Eliza Packman’s public career included suffrage activism as well as service as a poor law guardian and – later in life – as a justice of the peace. Her experience was not untypical of the early women JPs.
Eliza Packman (1868-1940)
Eliza Stevenson Packman (née McMeekin) was born in India in 1868. Her father was a tea planter, originally from Scotland. The family soon returned to Great Britain, and in 1894 she married Dr Alfred Packman in Croydon. The couple settled in the Rochester area where Dr Packman was a general practitioner and a justice of the peace.

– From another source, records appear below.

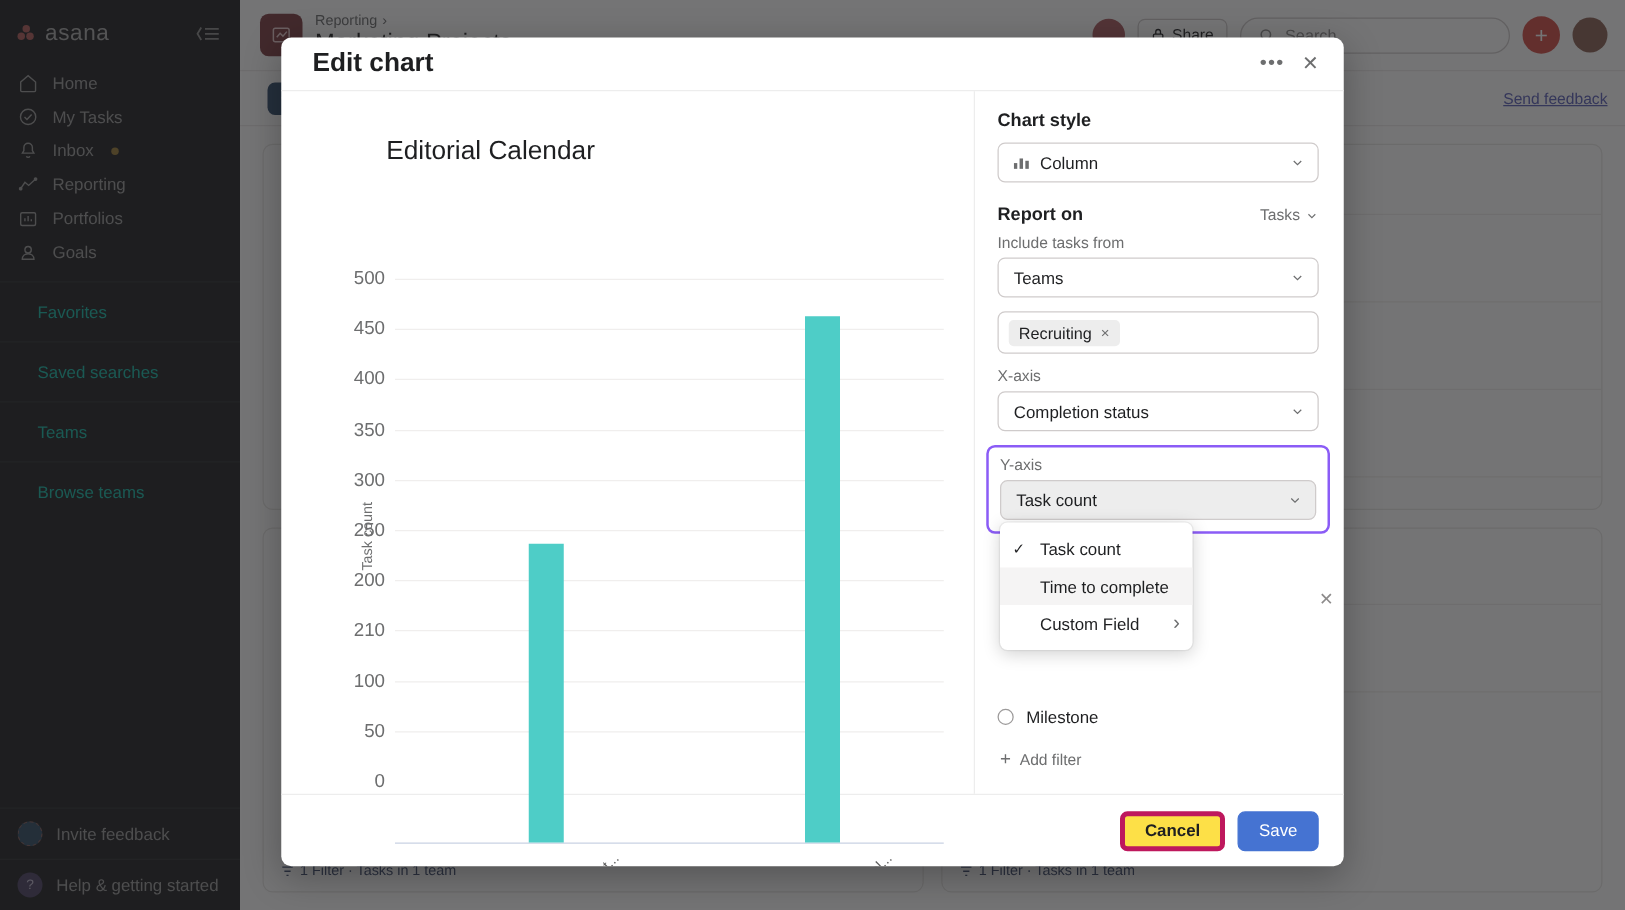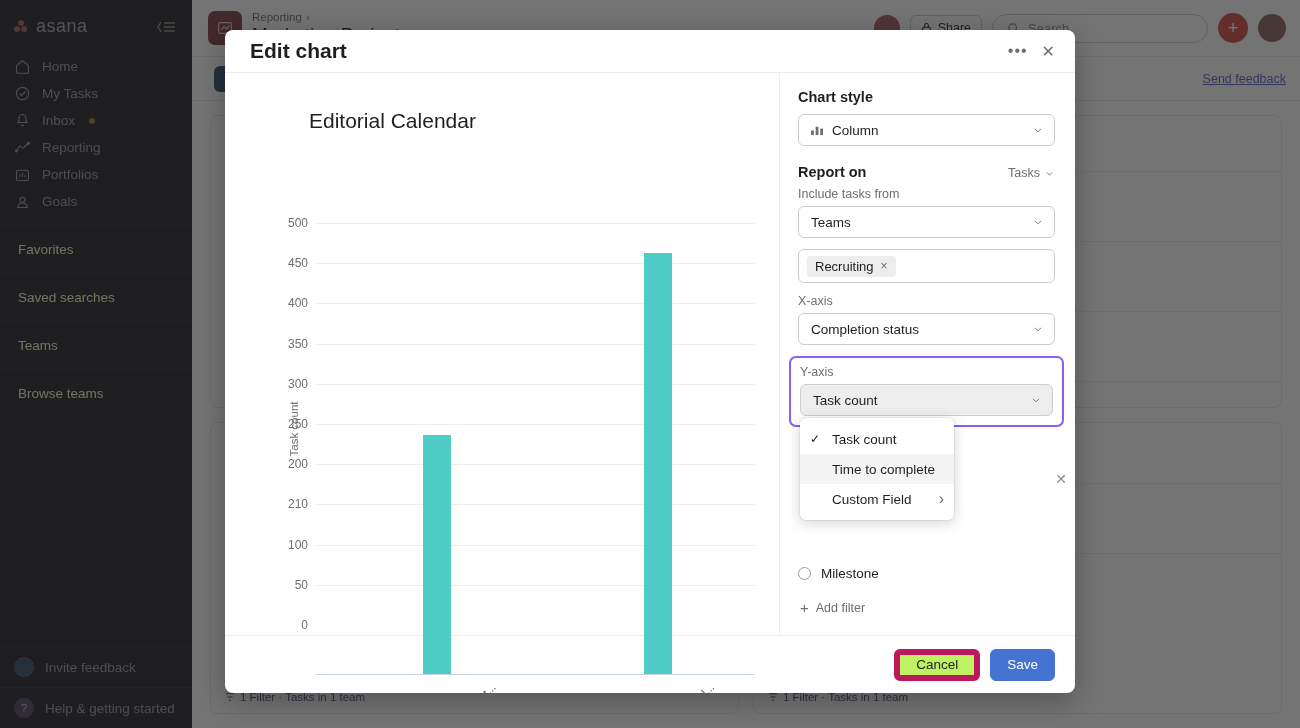--- a/index.html
+++ b/index.html
@@ -98,7 +98,7 @@
     position: absolute; left: 8px; top: 50%; font-size: 11.5px; color: #6d6e6f;
     transform: translateY(-50%) rotate(-90deg); white-space: nowrap;
   }
-  .ytick { position: absolute; right: 100%; margin-right: 8px; font-size: 12px; color: #6d6e6f; transform: translateY(-50%); white-space: nowrap; }
+  .ytick { position: absolute; right: 100%; margin-right: 8px; font-size: 15px; color: #6d6e6f; transform: translateY(-50%); white-space: nowrap; }
   .plot { position: absolute; left: 57px; right: 0; top: 0; height: 452px; }
   .plot .gl { position: absolute; left: 0; right: 0; height: 1px; background: #f0eeed; }
   .plot .baseline { position: absolute; left: 0; right: 0; bottom: 0; height: 1px; background: #c9d2e3; }

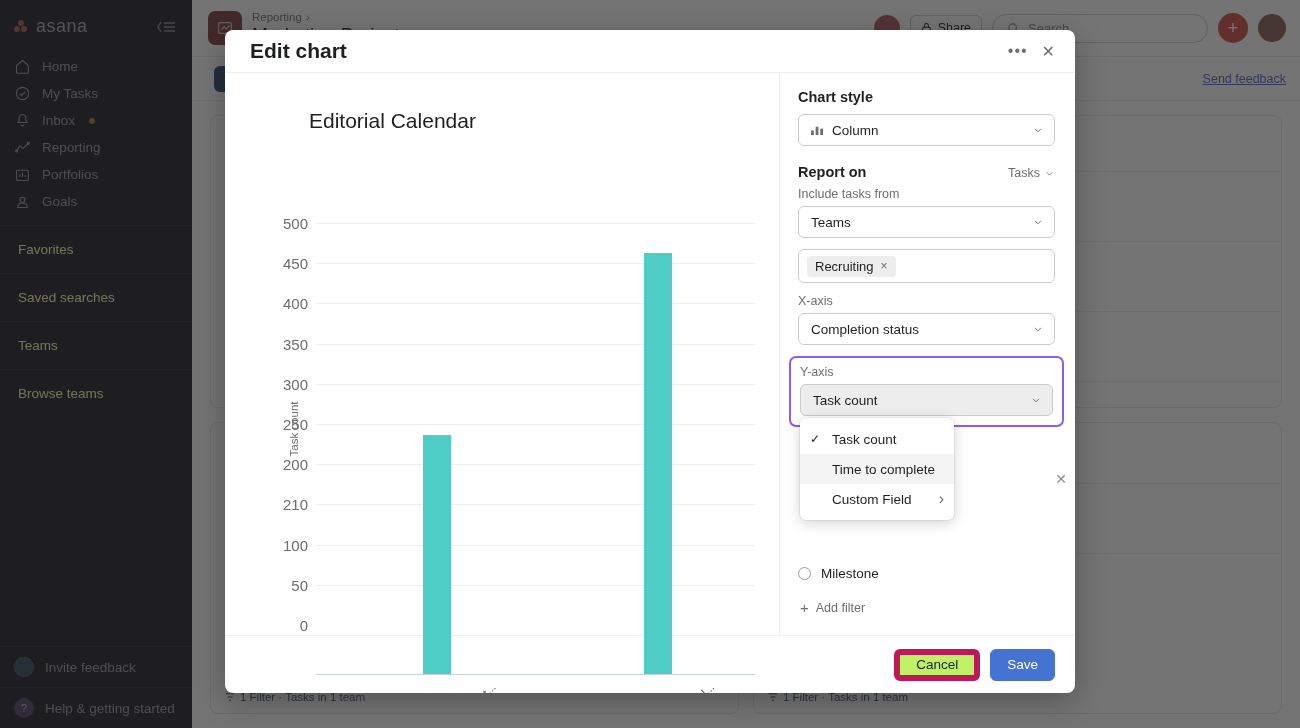--- a/index.html
+++ b/index.html
@@ -40,8 +40,8 @@
 
   .sb-section {
     border-top: 1px solid #2b2c2e;
-    padding: 16px 14px 16px 18px;
-    color: #fef9c3; font-size: 13.5px;
+    padding: 16px 14px 16px 30px;
+    color: #14b8a6; font-size: 13.5px;
   }
   .sb-spacer { flex: 1 1 auto; }
   .sb-bottom { border-top: 1px solid #2b2c2e; padding: 10px 14px; display: flex; align-items: center; gap: 11px; color: #9a9a9a; font-size: 13.5px; }

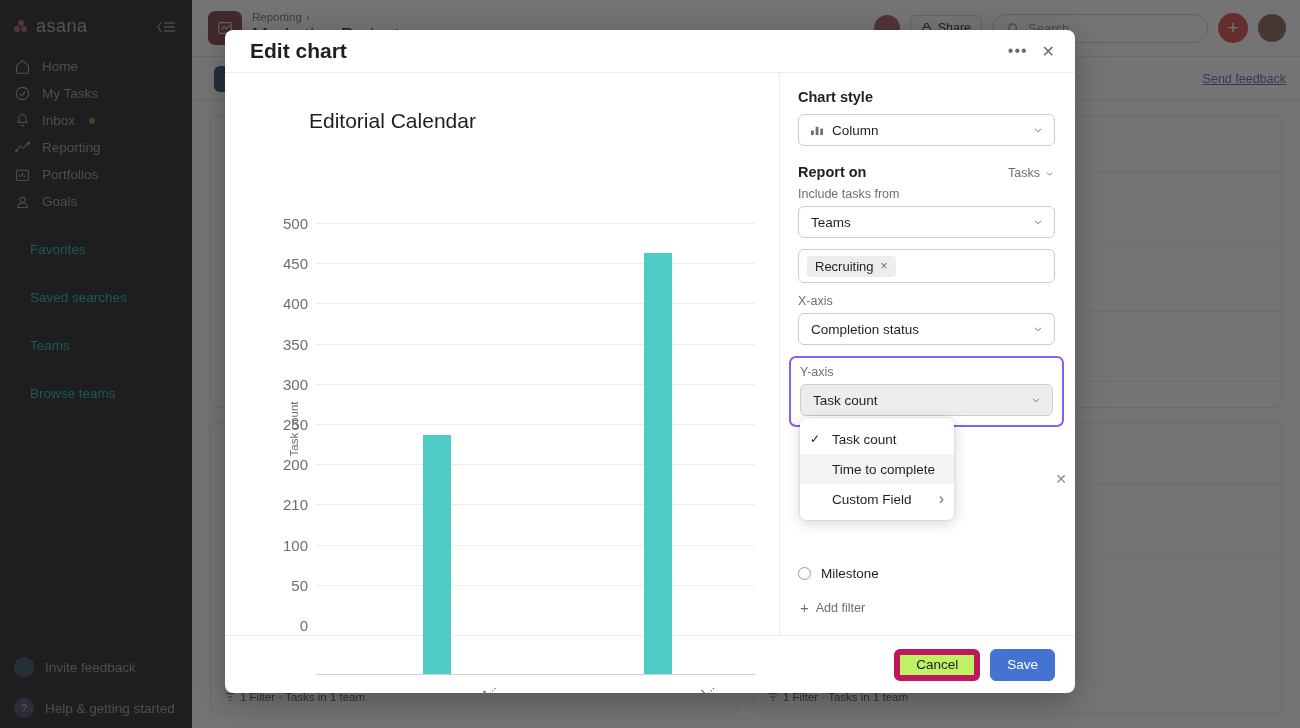--- a/index.html
+++ b/index.html
@@ -143,7 +143,7 @@
 
   .modal-foot { height: 58px; border-top: 1px solid #ededed; display: flex; align-items: center; justify-content: flex-end; gap: 10px; padding: 0 20px; }
   .btn { height: 32px; border-radius: 6px; padding: 0 16px; font-size: 13.5px; display: flex; align-items: center; cursor: pointer; }
-  .btn-cancel { border: 6px solid #be185d; background: #bef264; color: #1e1f21; }
+  .btn-cancel { border: 4px solid #be185d; background: #fde047; color: #1e1f21; font-weight: bold; }
   .btn-save { background: #4573d2; color: #fff; border: 1px solid #4573d2; }
 </style>
 </head>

The Packmans had three children, one of whom died young, while another, Tom, was killed in the First World War.
Mrs Packman became a Poor Law Guardian and local councillor for Strood. She was very interested in social reform and was also heavily involved in the women’s suffrage movement both in Rochester and in Herne Bay, where the Packman family had a second home. In May 1913 she resigned from the Women’s Liberal Association (of which she had been Rochester president) on account of the party’s attitude to women’s suffrage and threw herself into organising for the National Union of Women’s Suffrage Societies (NUWSS) instead. In July she spent at least two weeks on the North Kent route of the NUWSS Pilgrimage and she arranged meetings and activities in the parts of the county where there were no local NUWSS branches.
After women won the vote Mrs Packman was involved in the formation of a Women’s Citizens Association in Rochester. Following legislation in 1919 to allow women to become magistrates Mrs Packman was made a justice of the peace for the North Aylesford area in 1934, where she was one of the magistrates who adjudicated in the juvenile court. She died in 1940 at the age of 72.